Gerard Goodrow "Die Mega-Reichen machen den Kunstmarkt kaputt"

Der in den USA geborene Kunstsammler gibt die ultimativen Tipps für Sammler: David Ostrowski, Max Frintrop oder Peppi Bottrop.

Hat der Kunstmarkt durch die Skandale sein Vertrauen verspielt?

Goodrow Zum Glück hat die Kunstwelt ein kurzes Gedächtnis, so dass die großen Skandale wie Achenbach, Beltracchi, die Casino-Warhols oder das Eon-Pollock-Gemälde bald wieder vergessen werden. Der Kunstmarkt ist sehr belastbar.

Außerdem ist er überhitzt. Steigt die Temperatur 2015 weiter an?

Goodrow Ich befürchte, ja. Das Problem, das wir heutzutage haben - im Gegensatz zum letzten großen Boom der späten 1980er Jahre -, ist, dass es Milliardäre gibt. Vorher kannte man nur Millionäre. Letztendlich machen die Mega-Reichen den Markt kaputt, denn sie haben viel zu viel Geld und sind bereit, buchstäblich Unsummen für Kunst auszugeben. Der Mittelmarkt leidet jetzt schon sehr darunter.

Wenn Menschen ohne Liebe zur Kunst nur Geld investieren wollen, auf welche Karte können sie setzen?

Goodrow Das hängt vom Etat ab. Die Blue Chips sind nach wie vor nicht nur sicher, sondern haben Steigerungspotenzial. Ich rede von Künstlern wie Gerhard Richter, Jeff Koons oder Peter Doig - das Limit ist längst nicht erreicht. Mir wäre es viel lieber, wenn Menschen ohne Bezug zur Kunst die Finger von ihr lassen. Sie tun dem Kunstmarkt nichts Gutes. Der Aktienmarkt ist besser geeignet für spekulative Typen.

Kann man Kunstberatern noch vertrauen nach dem Fall Achenbach?

Goodrow Auf jeden Fall - vielleicht sogar umso mehr, denn man muss jetzt als Kunstvermittler aktiv demonstrieren, dass man vertrauenswürdig ist. Und die Kunden sind vorsichtiger geworden.

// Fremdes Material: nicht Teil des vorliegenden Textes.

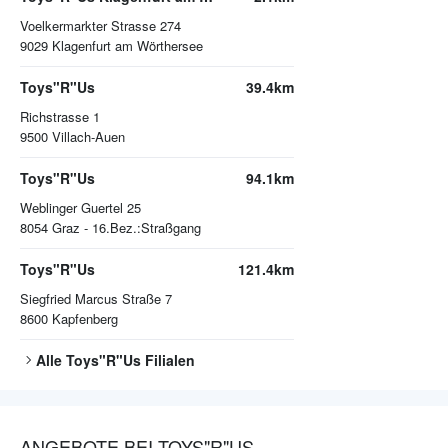
Voelkermarkter Strasse 274
9029
Klagenfurt am Wörthersee
Toys"R"Us
39.4km
Richstrasse 1
9500
Villach-Auen
Toys"R"Us
94.1km
Weblinger Guertel 25
8054
Graz - 16.Bez.:Straßgang
Toys"R"Us
121.4km
Siegfried Marcus Straße 7
8600
Kapfenberg
Alle
Toys"R"Us
Filialen
ANGEBOTE BEI TOYS"R"US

Können Sie einen Boom wie den von Jeff-Koons-Werken erklären?

Goodrow Schönheit + stimmiges Konzept + Museumsausstellungen = Markterfolg! So einfach ist es heute manchmal.

Bleibt Gerhard Richter König?

Goodrow Ja, und zu Recht! Für mich ist er eine der großen Ausnahmen, denn er ist genauso wichtig für die Kunstgeschichte wie für den Markt. Das ist einer, der seinen Erfolg hart erkämpft und ehrlich verdient hat.

Welche Trends machen Sie aus?

Goodrow Noch ist die geometrische Abstraktion in, sie hat vor Jahren den Vertretern der Neuen Leipziger Schule die Schau gestohlen. Ich habe das Gefühl, dass wir wieder reif für einen Wechsel sind. Es würde mich nicht überraschen, wenn eine Art Neo-Magischer Realismus zum Vorschein käme, figurativ, narrativ, bunt, perfekt (wenn nicht zu sagen penibelst) gemalt, skurril . . .

Was halten Sie vom Kunstkompass?

Goodrow Solche Rankings dienen eher als Bestätigung dessen, was wir schon wissen. Für den nicht informierten Käufer sind solche Listen höchstens interessant, aber nicht unbedingt aufschlussreich.

Was stellt das Netz mit dem Kunstmarkt an?

Goodrow Meiner Meinung nach ist das Netz höchstens als Informationsplattform interessant.

Ihr ultimativer Tipp für alle, die Kunst kaufen wollen?

Goodrow Kauf das, was dir gefällt. Wenn du das kaufst, was alle anderen kaufen, ist es zu spät. Wer die Kunst liebt, kauft Bilder von David Ostrowski, Max Frintrop oder Peppi Bottrop. Sie sind hervorragende Künstler, die uns lange begleiten werden. Da bin ich mir sicher!

ANNETTE BOSETTI FÜHRTE DAS GESPRÄCH.